- **TASK PROMPT**
Echo every line of the items below word for word, keeping the lines in their original order.

● ● ●

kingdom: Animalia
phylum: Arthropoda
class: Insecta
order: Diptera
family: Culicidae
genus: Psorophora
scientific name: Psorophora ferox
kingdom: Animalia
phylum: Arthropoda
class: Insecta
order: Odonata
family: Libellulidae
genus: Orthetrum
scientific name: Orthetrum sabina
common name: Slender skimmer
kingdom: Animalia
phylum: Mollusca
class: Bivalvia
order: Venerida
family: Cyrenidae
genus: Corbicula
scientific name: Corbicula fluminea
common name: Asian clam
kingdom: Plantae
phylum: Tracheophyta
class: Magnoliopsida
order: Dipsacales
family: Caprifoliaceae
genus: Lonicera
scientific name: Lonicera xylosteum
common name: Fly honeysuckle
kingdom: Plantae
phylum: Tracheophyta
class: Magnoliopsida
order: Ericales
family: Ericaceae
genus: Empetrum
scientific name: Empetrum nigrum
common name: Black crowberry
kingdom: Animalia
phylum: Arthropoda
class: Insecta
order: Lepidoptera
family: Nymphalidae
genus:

● ● ●

- **FINAL RESULT**
kingdom: Animalia
phylum: Arthropoda
class: Insecta
order: Diptera
family: Culicidae
genus: Psorophora
scientific name: Psorophora ferox
kingdom: Animalia
phylum: Arthropoda
class: Insecta
order: Odonata
family: Libellulidae
genus: Orthetrum
scientific name: Orthetrum sabina
common name: Slender skimmer
kingdom: Animalia
phylum: Mollusca
class: Bivalvia
order: Venerida
family: Cyrenidae
genus: Corbicula
scientific name: Corbicula fluminea
common name: Asian clam
kingdom: Plantae
phylum: Tracheophyta
class: Magnoliopsida
order: Dipsacales
family: Caprifoliaceae
genus: Lonicera
scientific name: Lonicera xylosteum
common name: Fly honeysuckle
kingdom: Plantae
phylum: Tracheophyta
class: Magnoliopsida
order: Ericales
family: Ericaceae
genus: Empetrum
scientific name: Empetrum nigrum
common name: Black crowberry
kingdom: Animalia
phylum: Arthropoda
class: Insecta
order: Lepidoptera
family: Nymphalidae
genus:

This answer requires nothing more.